Monday, September 2, 2013

Taleb's Principle and the Weirdo Principle

This may look off-topic... and again, maybe it isn't  ;)

Perhaps most of you have heard of the "Peter Principle", which basically states that "Employees tend to rise to their level of incompetence."

Well, I want to state a new principle not too dissimilar from it, which I will call "Taleb's Principle", and stated in one sentence says something like this: "Being too far ahead in a field is the same as being too far behind, no one will listen to you".

I thought of this as applied to research, more specifically, when you have a really good idea that is ahead of its time, no one will listen to it (or to you) because they don't understand it. The other researchers on that field will just think it is silly, or the idea is completely dumb, or they will even be offended by it.
If you're lucky, then maybe they will think the idea is obvious, which means that your idea is just in the "boundary" between being too far ahead and being understandable, and if you invest in it and insist a bit more, it might just start to be understood.

Imagine you would travel back in time to medieval Europe and try to teach the "experts" of that time to make some sort of modern device... you don't need to tell them about smartphones allowing people in different continents to talk and see each other, no... something simple... huhhh, let's say a steam locomotive. You could try to explain to them how a steam locomotive would work, and propose them to build one. If you were lucky, they would think you're a crackpot and ignore you... if not, you'd get burned at the stake as being some sort of warlock or witch.
Imagine now that you would travel forward in time to 200 years from now, it would be the other way around... most likely you would think they were nuts and "weird", and everybody else around you would think you had some sort of "cognitive deficit" (how can you not understand such simple stuff as teleportation and hive-minds?). At best they would ignore whatever you had to say, at worse they you put you in a "special needs school".

When you do research, or some kind of work that involves peer-review, being too far behind "the pack" is bad because most of the other guys working in that field have already had the good ideas, so there isn't much more left for you to do except "pick up the crumbs". The problem is, if you're too far ahead from "the pack" then it is also bad, because the rest of the peers (or experts) in that field will not understand what you're talking about and just ignore you... or even "burn you at the stake".


Like all good ideas, this is not completely new, and it is a re-hash of something someone else has talked about, namely Nassim Taleb complains about this in his book Antifragile.

Dataset records:
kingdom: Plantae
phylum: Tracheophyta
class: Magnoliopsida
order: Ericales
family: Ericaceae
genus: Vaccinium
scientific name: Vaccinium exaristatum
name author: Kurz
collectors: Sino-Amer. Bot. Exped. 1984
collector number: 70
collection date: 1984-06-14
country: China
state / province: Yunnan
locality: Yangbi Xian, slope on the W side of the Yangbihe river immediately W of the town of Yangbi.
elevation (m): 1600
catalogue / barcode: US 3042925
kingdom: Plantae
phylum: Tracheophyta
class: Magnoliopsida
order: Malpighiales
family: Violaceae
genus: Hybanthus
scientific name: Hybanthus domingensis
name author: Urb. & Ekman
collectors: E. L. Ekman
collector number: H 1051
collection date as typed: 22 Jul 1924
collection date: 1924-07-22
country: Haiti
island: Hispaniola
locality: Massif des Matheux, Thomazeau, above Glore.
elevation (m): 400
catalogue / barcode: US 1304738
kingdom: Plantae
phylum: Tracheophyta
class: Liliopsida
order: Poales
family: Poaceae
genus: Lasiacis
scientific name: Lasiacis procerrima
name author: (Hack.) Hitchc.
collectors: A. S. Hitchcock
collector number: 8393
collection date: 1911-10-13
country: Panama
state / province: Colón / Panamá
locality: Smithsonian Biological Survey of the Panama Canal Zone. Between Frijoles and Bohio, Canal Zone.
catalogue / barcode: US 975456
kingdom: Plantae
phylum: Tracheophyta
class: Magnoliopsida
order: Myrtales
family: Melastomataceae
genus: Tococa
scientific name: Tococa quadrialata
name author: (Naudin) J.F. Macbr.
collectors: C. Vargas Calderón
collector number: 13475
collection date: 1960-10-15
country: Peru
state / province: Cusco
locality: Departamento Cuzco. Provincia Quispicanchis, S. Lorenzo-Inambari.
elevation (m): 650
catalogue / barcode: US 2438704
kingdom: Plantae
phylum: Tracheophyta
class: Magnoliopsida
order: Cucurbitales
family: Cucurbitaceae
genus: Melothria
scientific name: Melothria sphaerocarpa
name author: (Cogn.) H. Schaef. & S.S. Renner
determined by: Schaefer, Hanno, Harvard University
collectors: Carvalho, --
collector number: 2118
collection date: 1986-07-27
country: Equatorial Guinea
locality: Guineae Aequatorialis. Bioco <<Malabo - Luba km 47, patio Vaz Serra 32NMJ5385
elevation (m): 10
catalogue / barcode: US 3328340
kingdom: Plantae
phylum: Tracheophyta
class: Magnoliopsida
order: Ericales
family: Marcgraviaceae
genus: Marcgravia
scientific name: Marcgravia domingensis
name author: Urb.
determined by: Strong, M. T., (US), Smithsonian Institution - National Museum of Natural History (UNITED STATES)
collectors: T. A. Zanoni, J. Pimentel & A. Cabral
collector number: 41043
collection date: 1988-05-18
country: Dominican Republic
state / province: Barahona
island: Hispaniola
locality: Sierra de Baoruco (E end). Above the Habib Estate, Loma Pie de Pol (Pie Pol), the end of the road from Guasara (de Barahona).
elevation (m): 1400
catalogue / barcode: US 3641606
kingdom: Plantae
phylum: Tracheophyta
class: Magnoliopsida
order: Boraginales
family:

TASKS AND EXERCISES:
1 > Duplicate everything in the blog post on Taleb's Principle from "This may look" down to "offended by it.".
2 > Summarize the blog post on Taleb's Principle in two sentences.
3 > Write the next part of the blog post on Taleb's Principle, picking up after its final sentence.

PER-TASK ANSWERS:
1 >
This may look off-topic... and again, maybe it isn't  ;)

Perhaps most of you have heard of the "Peter Principle", which basically states that "Employees tend to rise to their level of incompetence."

Well, I want to state a new principle not too dissimilar from it, which I will call "Taleb's Principle", and stated in one sentence says something like this: "Being too far ahead in a field is the same as being too far behind, no one will listen to you".

I thought of this as applied to research, more specifically, when you have a really good idea that is ahead of its time, no one will listen to it (or to you) because they don't understand it. The other researchers on that field will just think it is silly, or the idea is completely dumb, or they will even be offended by it.

2 > The blog post proposes "Taleb's Principle," a counterpart to the Peter Principle, which holds that being too far ahead in a field is the same as being too far behind because no one will listen to you. Drawing on imagined trips back to medieval Europe and forward 200 years, it argues that in peer-reviewed work, lagging behind leaves only crumbs while getting too far ahead leads peers to ignore you, an idea it credits to Nassim Taleb's book Antifragile.

3 >
Some fields of research suffer from this effect more than others.
In an area of research where it is easy to check whether or not a new proposal is valid or good, the effect of the Taleb's Principle is very small. I think that a good example of this is IT in general. If you have a new idea that you think works, just build/code it and show the rest of the world the results.
Unfortunately, there is sub-field in IT where checking if a new idea is valid or not is an extremely difficult task, and that is (yes, you guessed it) Concurrency!
Verifying that a concurrent data structure or algorithm is valid is a very difficult and time consuming task. This creates an incentive for "experts" to not even bother to look at your code because it would take them too long to prove it is wrong, and they already (think they) know that.

I think that the best is either to be the first in a field of research (which eliminates the "peer-review" problem), or be smart enough (but not too smart) to make new things that can be still understood by the experts in the field.




Another somewhat related idea is the "Weirdo Principle" which states that "Anyone that is greatly smarter than you, will look like a weirdo to you".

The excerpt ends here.